Egypt Court Sends 56 to Jail Over Boat Sinking That Killed 202 Migrants

Since Turkey and EU reached an agreement last year to curb the flow of migrants and refugees sailing from Turkish shores, most migrant journeys now take the more dangerous route from north Africa.

People gathering on the quay as a wreck of a migrant boat raised by the Egyptian navy and maritime rescuers arrives in the Egyptian port city of Rosetta, September, 2016.

 An Egyptian court sentenced 56 people to prison terms of up to 14 years on Sunday over the capsizing of a boat that killed over 200 people, one of the deadliest disasters in the dangerous Mediterranean crossings of migrants to Europe. 

The boat capsized off the Egyptian coast on September 21. Rescue workers and fishermen rescued at least 169 people, but at least 202 died. 

Fifty-seven people faced charges including causing the accidental death of 202 passengers, not using sufficient rescue equipment, endangering lives, receiving money from the victims, hiding suspects from authorities and using a vessel without a license. One woman was acquitted. 

The boat sank in the Mediterranean off Burg Rashid, a village in Egypt's northern Beheira province where the sea and the Nile meet. It had been carrying Egyptian, Sudanese, Eritrean and Somali migrants and was believed to be heading for Italy. 

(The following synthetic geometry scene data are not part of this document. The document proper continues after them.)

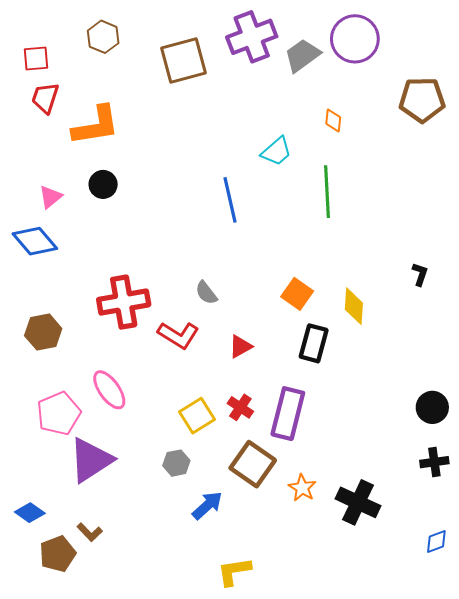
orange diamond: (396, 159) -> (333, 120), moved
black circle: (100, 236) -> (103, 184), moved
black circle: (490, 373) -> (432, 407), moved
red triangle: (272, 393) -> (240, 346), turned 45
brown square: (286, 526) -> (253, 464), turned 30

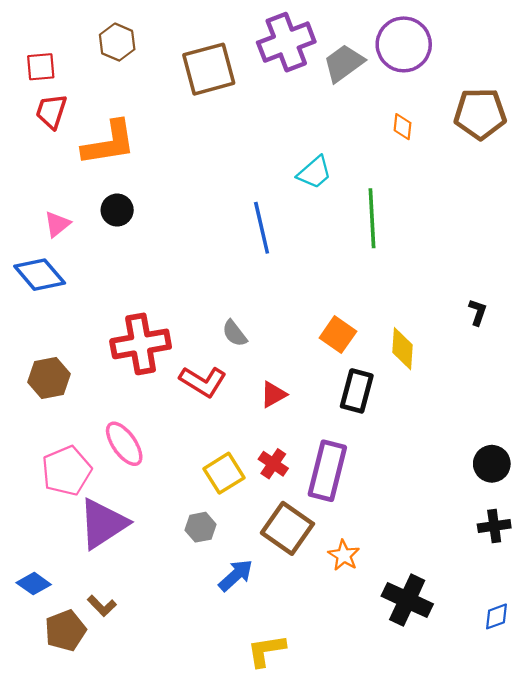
orange diamond: (333, 120) -> (403, 127), moved
black cross: (358, 502) -> (407, 600), moved

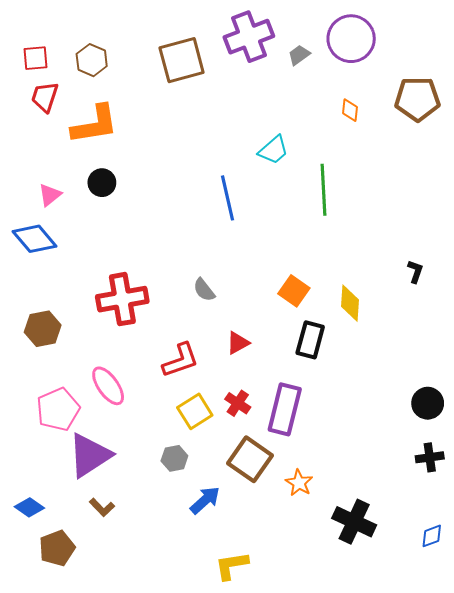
brown hexagon: (117, 42) -> (92, 60), moved
gray trapezoid: (344, 63) -> (299, 55), size x0.6
red L-shape: (203, 382) -> (181, 360), moved, turned -51
brown L-shape: (102, 606) -> (102, 507), moved

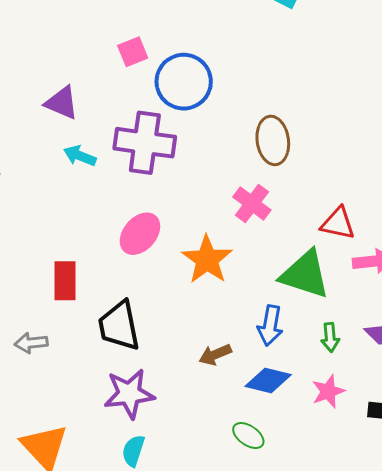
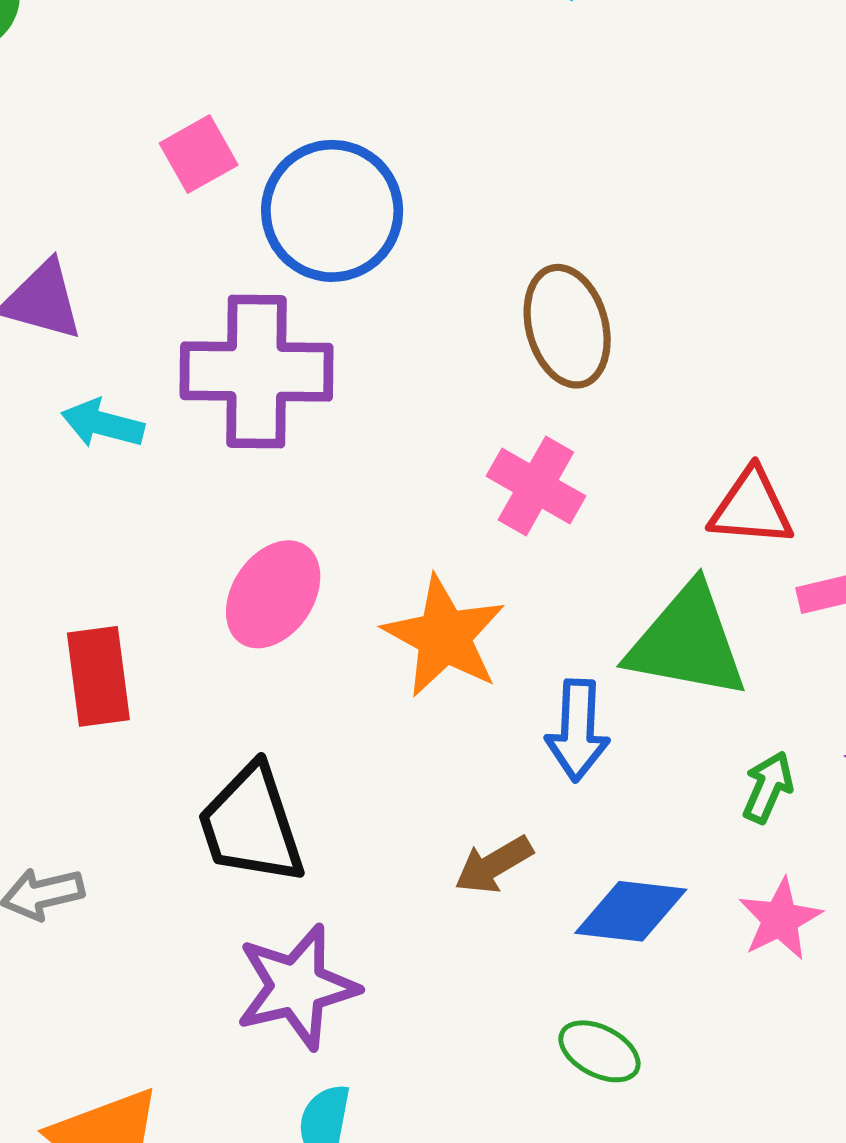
red rectangle: (65, 281) -> (98, 676), moved
blue arrow: (270, 325) -> (578, 730), moved
green arrow: (330, 337) -> (768, 787), turned -144

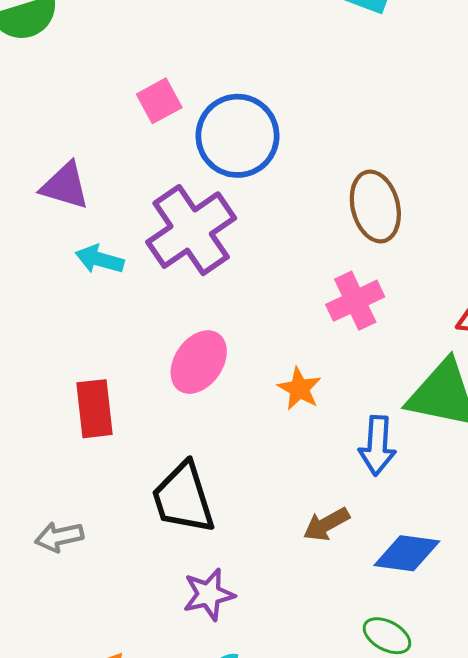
purple cross: (257, 372) -> (191, 230), turned -36
pink cross: (536, 486) -> (355, 301), turned 34
orange star: (444, 636) -> (299, 389), size x0.6
purple star: (297, 987) -> (209, 594), size x0.7

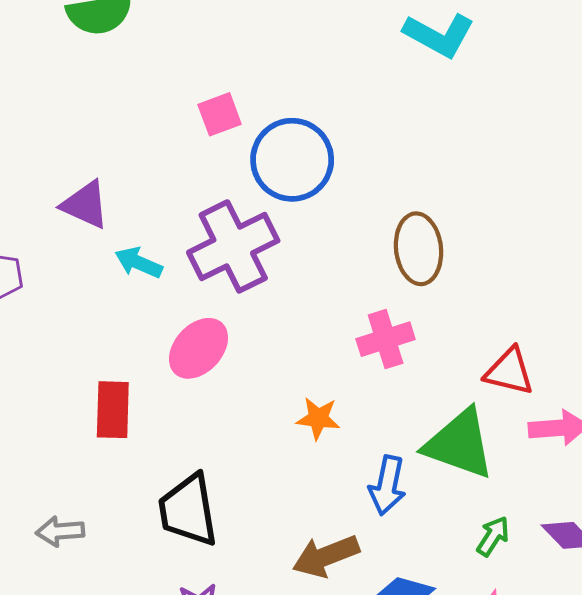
purple triangle: (65, 186) -> (85, 205), moved
pink ellipse: (199, 362) -> (199, 348), moved
orange star: (299, 389) -> (318, 418), turned -30
brown arrow: (326, 524) -> (326, 556), size x1.4

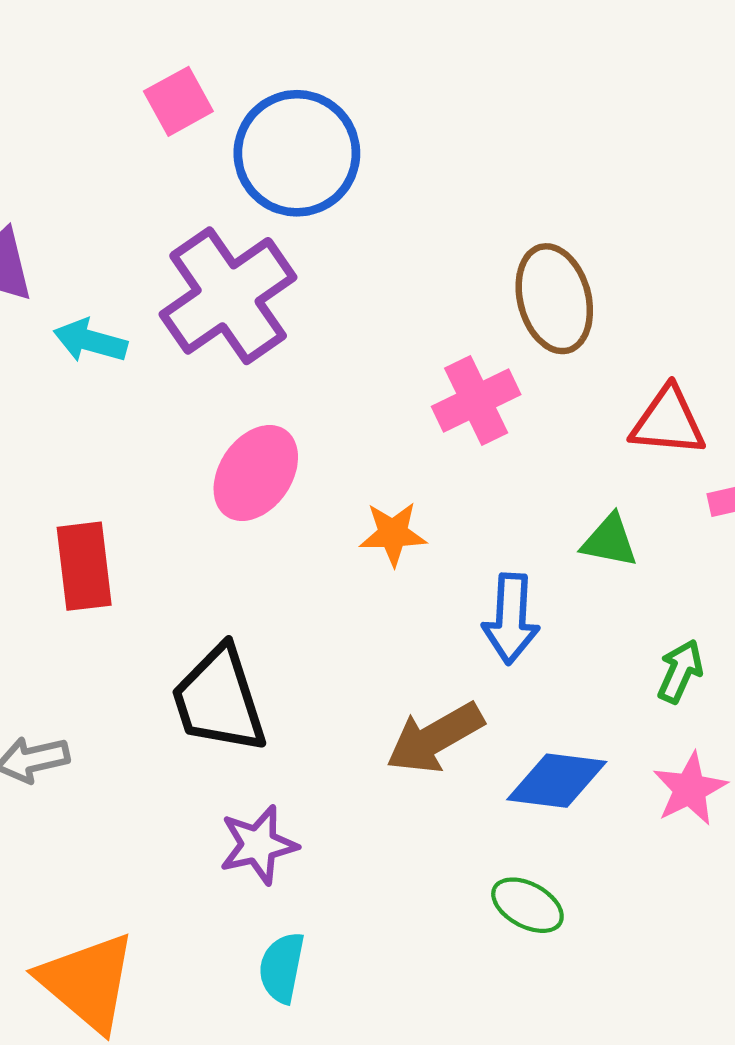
brown ellipse: (419, 249) -> (554, 299), moved
pink ellipse: (199, 348) -> (256, 473), moved
green triangle: (459, 444) -> (610, 541), size x0.5

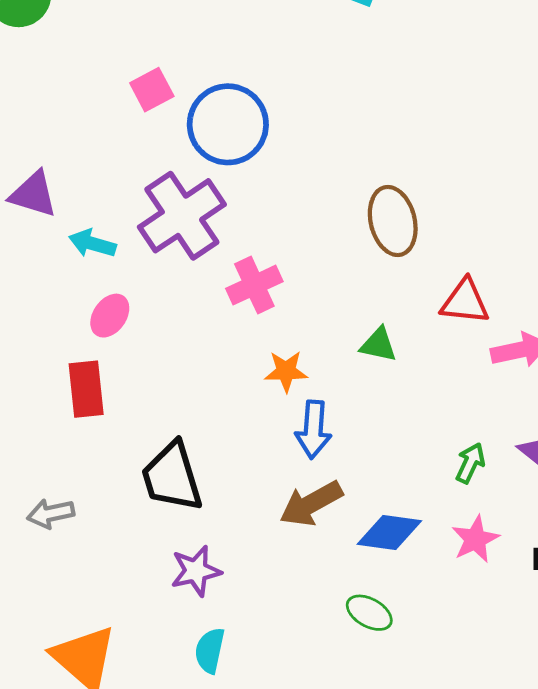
pink cross: (476, 401) -> (254, 285), moved
pink ellipse: (256, 473) -> (110, 316), moved, size x0.7
green triangle: (610, 541) -> (378, 345), moved
blue arrow: (511, 619) -> (313, 430), moved

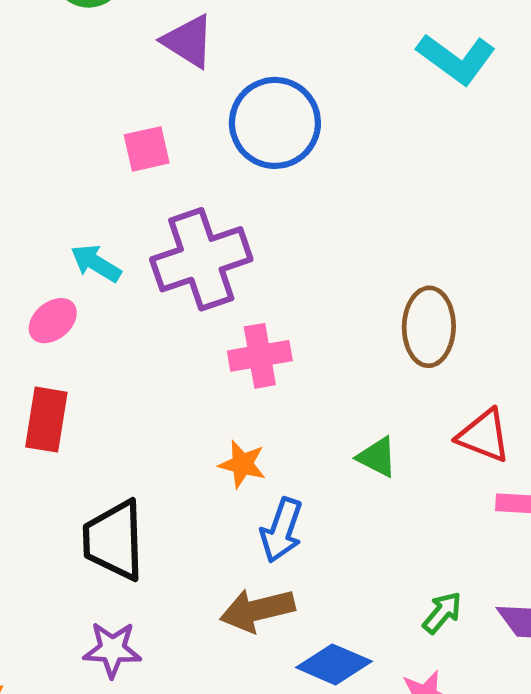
pink square: (152, 90) -> (147, 149), moved
blue circle: (228, 124) -> (275, 123), moved
purple triangle: (33, 194) -> (188, 41), moved
pink ellipse: (110, 316) -> (53, 321), moved
orange star: (286, 371) -> (242, 464), moved

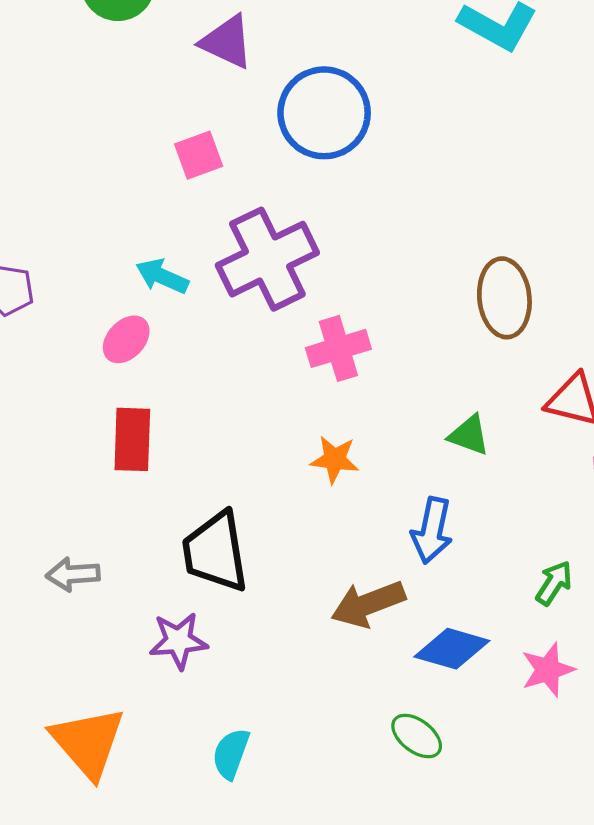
blue arrow: (282, 530) -> (432, 530), moved
purple star: (112, 649) -> (178, 641), moved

One month after the boat sank Egypt's parliament passed legislation setting prison terms and fines for those found guilty of smuggling migrants, acting as brokers or facilitating migrants' journeys. 

A record 5,000 migrants drowned in the Mediterranean last year, aid agencies have said. In the worst known incident, around 500 African migrants and their children died when a fishing boat capsized off Egypt's coast in April. 

Egyptian men and policemen react upon the arrival of the bodies of migrants along the shore in the Egyptian port city of Rosetta, September 2016.

Since Turkey and the European Union reached an agreement a year ago to curb the flow of migrants and refugees sailing from Turkish shores to Greece, most migrant journeys have taken the more dangerous route from north Africa to Italy. 

In Libya, people traffickers have operated with relative ease, but many migrants and refugees also set off from Egypt.